Food loss and waste, including postharvest losses, represent both a major global challenge and an opportunity for improved resource use through value addition. This programme aims to measure food loss and waste, develop technical solutions, assess upgrading opportunities and provide guidance to researchers and practitioners. The Programme has an associated Centre for Food Loss and Waste Reduction (FLoW).
The importance of food loss and waste reduction to achieving a sustainable global future is recognised in SDG 12 ‘Responsible, Consumption and Production’, with the target, by 2030, of halving per capita food waste at the retail and consumer levels and reducing food losses along production and supply chains, including post-harvest losses (SDG target 12.3). Attaining this goal can also profoundly impact upon the achievement of SDG 2, ‘Zero Hunger’, and several other SDGs.
NRI has found over many years of work in this field of research that food loss and waste is a complex and multi-faceted challenge. Losses and waste are difficult to define, measure and tackle.
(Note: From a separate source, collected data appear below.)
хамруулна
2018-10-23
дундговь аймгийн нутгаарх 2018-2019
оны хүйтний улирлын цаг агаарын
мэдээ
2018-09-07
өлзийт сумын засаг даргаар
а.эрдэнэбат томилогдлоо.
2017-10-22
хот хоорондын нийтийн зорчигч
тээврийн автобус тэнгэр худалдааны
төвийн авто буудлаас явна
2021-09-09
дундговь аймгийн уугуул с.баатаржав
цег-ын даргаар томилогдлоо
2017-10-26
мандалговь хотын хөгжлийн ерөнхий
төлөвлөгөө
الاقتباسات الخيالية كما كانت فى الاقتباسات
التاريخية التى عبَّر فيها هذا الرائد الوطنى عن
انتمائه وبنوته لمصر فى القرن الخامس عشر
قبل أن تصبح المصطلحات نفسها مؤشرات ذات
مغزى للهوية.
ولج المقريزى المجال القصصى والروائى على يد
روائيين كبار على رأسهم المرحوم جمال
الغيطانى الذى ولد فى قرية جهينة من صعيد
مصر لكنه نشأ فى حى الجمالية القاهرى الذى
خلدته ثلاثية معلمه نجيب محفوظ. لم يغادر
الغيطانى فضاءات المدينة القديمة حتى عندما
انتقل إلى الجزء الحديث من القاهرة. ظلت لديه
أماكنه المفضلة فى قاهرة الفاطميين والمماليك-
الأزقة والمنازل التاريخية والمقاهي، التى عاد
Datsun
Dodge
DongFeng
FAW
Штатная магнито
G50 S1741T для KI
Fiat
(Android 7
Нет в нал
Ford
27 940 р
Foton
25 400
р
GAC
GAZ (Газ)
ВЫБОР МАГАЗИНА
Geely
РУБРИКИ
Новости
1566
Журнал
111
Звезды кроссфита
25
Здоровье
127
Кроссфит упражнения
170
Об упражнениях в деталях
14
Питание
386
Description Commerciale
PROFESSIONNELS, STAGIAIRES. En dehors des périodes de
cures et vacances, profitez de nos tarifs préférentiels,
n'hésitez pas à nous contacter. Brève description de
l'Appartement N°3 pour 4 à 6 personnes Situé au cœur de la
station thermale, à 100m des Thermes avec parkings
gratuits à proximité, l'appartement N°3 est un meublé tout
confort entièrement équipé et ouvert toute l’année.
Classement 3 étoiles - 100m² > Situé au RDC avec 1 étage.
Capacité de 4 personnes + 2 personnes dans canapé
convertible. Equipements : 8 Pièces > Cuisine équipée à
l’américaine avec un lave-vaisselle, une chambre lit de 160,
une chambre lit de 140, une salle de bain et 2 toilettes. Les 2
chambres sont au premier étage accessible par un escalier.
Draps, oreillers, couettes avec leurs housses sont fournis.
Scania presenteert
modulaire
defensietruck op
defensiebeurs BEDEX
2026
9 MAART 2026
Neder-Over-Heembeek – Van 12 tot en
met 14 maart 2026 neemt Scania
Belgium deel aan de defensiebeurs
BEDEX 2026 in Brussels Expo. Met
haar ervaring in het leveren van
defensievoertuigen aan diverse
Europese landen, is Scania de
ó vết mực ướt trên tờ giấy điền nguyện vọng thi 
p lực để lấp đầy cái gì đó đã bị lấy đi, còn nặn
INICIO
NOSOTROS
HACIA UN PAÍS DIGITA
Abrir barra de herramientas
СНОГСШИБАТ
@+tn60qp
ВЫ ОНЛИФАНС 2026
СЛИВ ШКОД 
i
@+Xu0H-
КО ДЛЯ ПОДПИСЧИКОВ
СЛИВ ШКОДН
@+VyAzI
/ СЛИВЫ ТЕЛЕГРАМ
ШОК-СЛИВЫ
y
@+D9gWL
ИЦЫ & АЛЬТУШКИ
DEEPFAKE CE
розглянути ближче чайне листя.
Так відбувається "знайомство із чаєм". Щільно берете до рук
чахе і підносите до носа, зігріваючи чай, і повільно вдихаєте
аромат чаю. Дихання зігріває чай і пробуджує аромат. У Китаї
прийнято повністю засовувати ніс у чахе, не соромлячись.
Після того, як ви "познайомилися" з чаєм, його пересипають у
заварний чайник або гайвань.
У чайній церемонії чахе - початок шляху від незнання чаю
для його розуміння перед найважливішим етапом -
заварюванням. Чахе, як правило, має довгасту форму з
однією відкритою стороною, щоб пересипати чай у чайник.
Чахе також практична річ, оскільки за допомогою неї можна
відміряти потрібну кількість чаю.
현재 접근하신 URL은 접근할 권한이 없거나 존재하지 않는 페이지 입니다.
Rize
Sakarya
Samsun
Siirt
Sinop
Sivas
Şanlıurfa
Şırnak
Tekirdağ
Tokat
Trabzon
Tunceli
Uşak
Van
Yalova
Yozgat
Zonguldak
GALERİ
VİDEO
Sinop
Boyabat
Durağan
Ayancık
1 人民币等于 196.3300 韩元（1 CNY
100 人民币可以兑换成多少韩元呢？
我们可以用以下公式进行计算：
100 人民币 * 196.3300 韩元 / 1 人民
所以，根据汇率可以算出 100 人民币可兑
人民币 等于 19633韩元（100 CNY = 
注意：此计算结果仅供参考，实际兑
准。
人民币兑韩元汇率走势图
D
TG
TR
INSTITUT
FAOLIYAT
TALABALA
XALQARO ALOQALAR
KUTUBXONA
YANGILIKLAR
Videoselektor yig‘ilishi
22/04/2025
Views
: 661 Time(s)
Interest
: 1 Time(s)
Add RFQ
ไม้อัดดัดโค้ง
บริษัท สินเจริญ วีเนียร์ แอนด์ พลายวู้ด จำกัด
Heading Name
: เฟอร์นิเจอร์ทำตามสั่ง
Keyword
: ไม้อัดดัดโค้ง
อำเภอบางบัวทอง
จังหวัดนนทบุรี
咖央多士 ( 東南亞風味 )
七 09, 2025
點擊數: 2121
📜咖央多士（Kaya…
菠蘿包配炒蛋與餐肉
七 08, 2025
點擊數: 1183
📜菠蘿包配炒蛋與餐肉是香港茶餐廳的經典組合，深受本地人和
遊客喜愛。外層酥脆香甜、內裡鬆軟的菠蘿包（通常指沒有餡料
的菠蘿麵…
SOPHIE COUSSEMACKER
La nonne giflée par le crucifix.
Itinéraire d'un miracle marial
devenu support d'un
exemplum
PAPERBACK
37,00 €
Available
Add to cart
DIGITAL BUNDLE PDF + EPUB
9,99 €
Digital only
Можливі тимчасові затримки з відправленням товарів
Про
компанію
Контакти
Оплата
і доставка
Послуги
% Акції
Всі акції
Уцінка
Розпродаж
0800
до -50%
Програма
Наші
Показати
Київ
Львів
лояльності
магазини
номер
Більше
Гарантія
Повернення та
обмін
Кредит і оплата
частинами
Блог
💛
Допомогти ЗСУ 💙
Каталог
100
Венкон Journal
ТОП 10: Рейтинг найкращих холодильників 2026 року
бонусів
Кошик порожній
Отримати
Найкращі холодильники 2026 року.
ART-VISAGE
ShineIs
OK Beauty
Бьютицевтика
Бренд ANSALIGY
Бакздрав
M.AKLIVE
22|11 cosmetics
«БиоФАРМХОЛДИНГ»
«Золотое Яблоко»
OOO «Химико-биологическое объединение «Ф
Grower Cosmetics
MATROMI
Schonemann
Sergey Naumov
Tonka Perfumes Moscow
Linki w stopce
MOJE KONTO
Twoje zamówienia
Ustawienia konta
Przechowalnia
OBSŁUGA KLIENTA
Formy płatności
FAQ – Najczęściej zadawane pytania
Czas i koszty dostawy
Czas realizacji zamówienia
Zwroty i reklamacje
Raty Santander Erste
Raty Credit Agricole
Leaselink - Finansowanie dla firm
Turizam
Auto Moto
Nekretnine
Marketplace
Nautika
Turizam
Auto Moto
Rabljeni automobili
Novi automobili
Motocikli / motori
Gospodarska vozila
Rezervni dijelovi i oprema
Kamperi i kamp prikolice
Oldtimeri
Changing patterns of economic development, rural-urban migration and behavioural responses by consumers to new food concepts, impact society and economies at all levels. In less developed economies, food losses can be higher and have a greater impact than food waste, but this situation is changing with economic and market development.
Food loss and waste reduction can also present opportunities for technical and management innovation to add value and encourage better use of existing resources. However, we have found that context is important, and the outcomes of systemic change are unpredictable. Improved use of by-products can add value to a chain, but before embarking on these new uses, care is needed to ensure that no vulnerable groups are dependent upon that waste. Improving food standards can benefit some consumers at the expense of others. Dramatic increases in supply bought about by reduced losses can have unexpected price effects on producers.
Our research and practice in this area has revealed the scope and extent of the problem and developed a range of technical, practical and theoretical solutions. These have been taken up mainly in low- and middle-income countries particularly in sub-Saharan Africa. We have focused our work on rural and peri-urban agriculture, durable and perishable commodities, on pre- and post-harvest causal factors and on specific points within value chains such as production, harvesting, drying, processing, storage, marketing and consumption. We target a wide range of beneficiaries at different stages of the value chain with an emphasis on small-scale producers and SMEs. NRI emphasises the importance of addressing the under-researched impacts and potential benefits of actions related to FLW on the poor and vulnerable, particularly girls and women.